Según datos del International Council on Clean Transportation, los coches eléctricos de batería alcanzaron en enero de 2026 una cuota de mercado del 19% en Europa, tres puntos más que en el mismo mes de 2025, mientras que los vehículos de combustión tradicional descendieron hasta el 31%, diez puntos menos. Este cambio refleja una transición progresiva hacia modelos de movilidad más sostenibles y descarbonizados.
Este escenario fue uno de los ejes de debate en eMobility Expo World Congress 2026, donde expertos del sector analizaron cómo Europa puede avanzar hacia una movilidad más limpia sin comprometer la competitividad industrial ni el empleo. El congreso destacó la necesidad de combinar diferentes tecnologías energéticas —baterías, hidrógeno y sistemas híbridos— junto con nuevas infraestructuras para acelerar la transición.
Desde el punto de vista energético, Rafael Mateo, consejero de Acciona Energía y CEO de Silence, apuntó a una Europa más electrificada en 2035, poniendo el foco en el papel de las ciudades. “El 70 % del consumo energético se produce en entornos urbanos, por lo que mejorar el transporte público será clave para transformar la movilidad”, explicó.
En el ámbito industrial, Benjamin Krieger, secretario general de CLEPA, subrayó que para mantener la competitividad europea será necesario reducir el precio de la electricidad y simplificar la burocracia. “La legislación debe ser más realista para alcanzar los objetivos climáticos”, señaló.
Hidrógeno y baterías: tecnologías complementarias
Uno de los mensajes clave del encuentro fue que baterías e hidrógeno no deben verse como tecnologías rivales, sino como soluciones complementarias dentro del ecosistema de movilidad sostenible. Según Daniel Fraile, Chief Policy and Market Officer de Hydrogen Europe, el hidrógeno puede desempeñar un papel estratégico, especialmente en el transporte público y en flotas que requieren alta disponibilidad.

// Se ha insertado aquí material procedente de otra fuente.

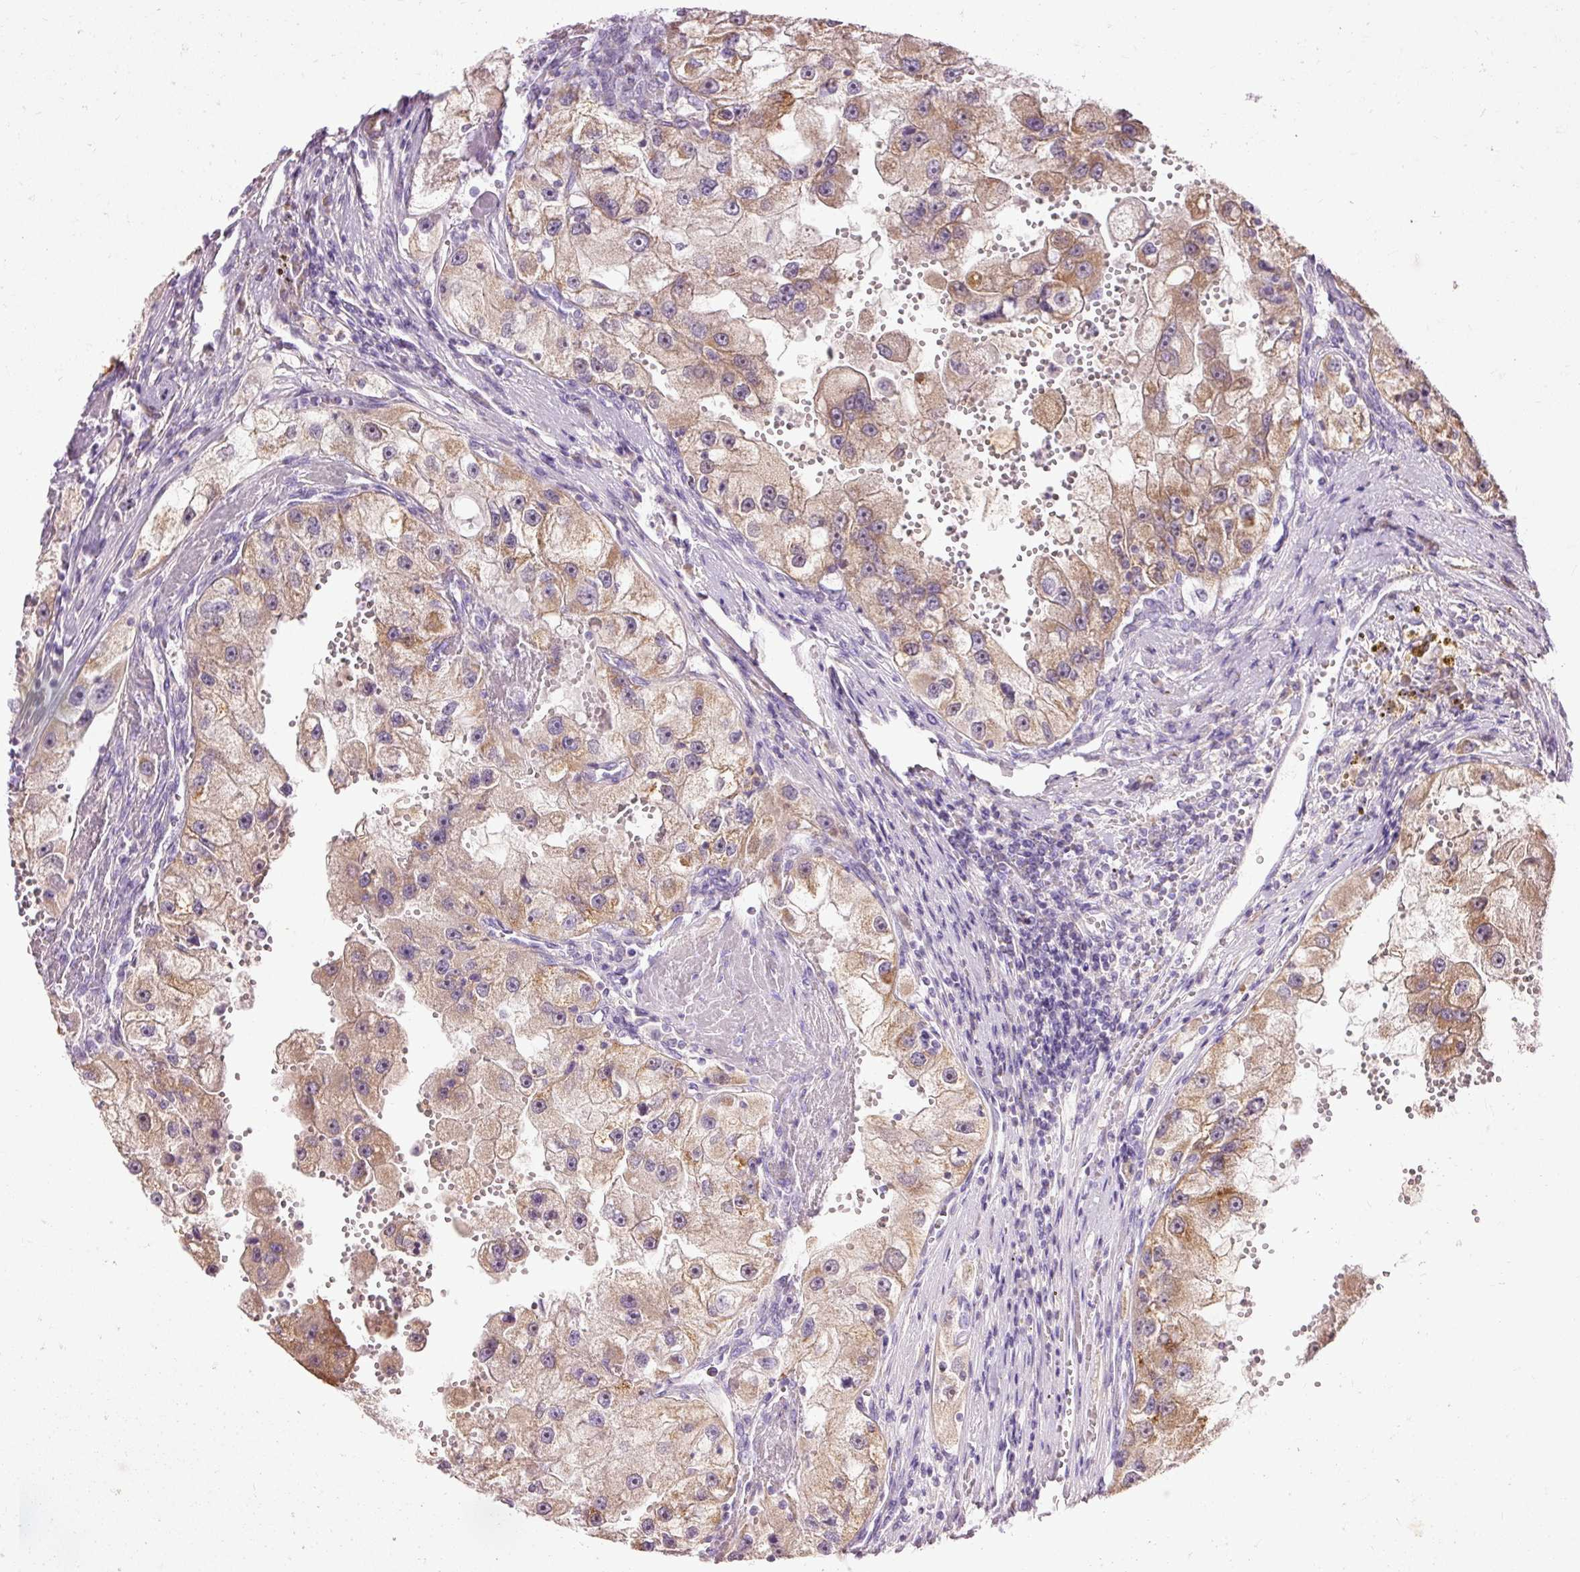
{"staining": {"intensity": "moderate", "quantity": ">75%", "location": "cytoplasmic/membranous"}, "tissue": "renal cancer", "cell_type": "Tumor cells", "image_type": "cancer", "snomed": [{"axis": "morphology", "description": "Adenocarcinoma, NOS"}, {"axis": "topography", "description": "Kidney"}], "caption": "Protein staining displays moderate cytoplasmic/membranous expression in approximately >75% of tumor cells in renal cancer (adenocarcinoma). (DAB (3,3'-diaminobenzidine) = brown stain, brightfield microscopy at high magnification).", "gene": "PRDX5", "patient": {"sex": "male", "age": 63}}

Mientras que los autobuses eléctricos de batería destacan por su eficiencia en trayectos urbanos cortos, el hidrógeno puede resolver el reto de los tiempos de recarga, permitiendo mantener los vehículos en funcionamiento continuo mediante repostajes rápidos o sistemas de extensión de autonomía.
Una combinación energética para descarbonizar el transporte
Los expertos coinciden en que ninguna tecnología por sí sola será capaz de descarbonizar todos los sectores del transporte. En los próximos años coexistirán baterías, hidrógeno y sistemas híbridos en ámbitos como los turismos, el transporte pesado, el ferrocarril, el sector marítimo o los procesos industriales.
Desde la perspectiva empresarial, Daniel Pérez, director de Estrategia e Innovación de KM0 Energy, destacó que la electrificación facilitará la transición hacia flotas más limpias, aunque advirtió de que el principal desafío sigue siendo la capacidad de las redes de distribución eléctrica, que deberán adaptarse a la creciente demanda energética.
En el sector marítimo, Fernando Marcos, Sales Director de EVERLLENCE, señaló que la electrificación avanza mediante sistemas híbridos que combinan baterías y combustibles alternativos, mientras que Montserrat Espín, responsable de descarbonización del transporte marítimo en Bureau Veritas Marine & Offshore, destacó que las baterías ya se están integrando en buques eléctricos e híbridos, aunque el uso del hidrógeno requerirá reforzar los estándares de seguridad.
Por su parte, Xavier Giménez, profesor de Química Ambiental de la Universitat de Barcelona, recordó que la lucha contra el cambio climático exige acelerar la descarbonización de la energía. En este proceso, las baterías jugarán un papel clave, con alrededor de 15 nuevas tecnologías en desarrollo que podrían transformar el sector en los próximos años.
En conjunto, el debate en MOW 2026 pone de relieve que el futuro de la movilidad europea pasará por una estrategia energética diversa, flexible e innovadora, en la que electrificación, hidrógeno e infraestructuras inteligentes trabajen de forma conjunta para alcanzar los objetivos climáticos de las próximas décadas.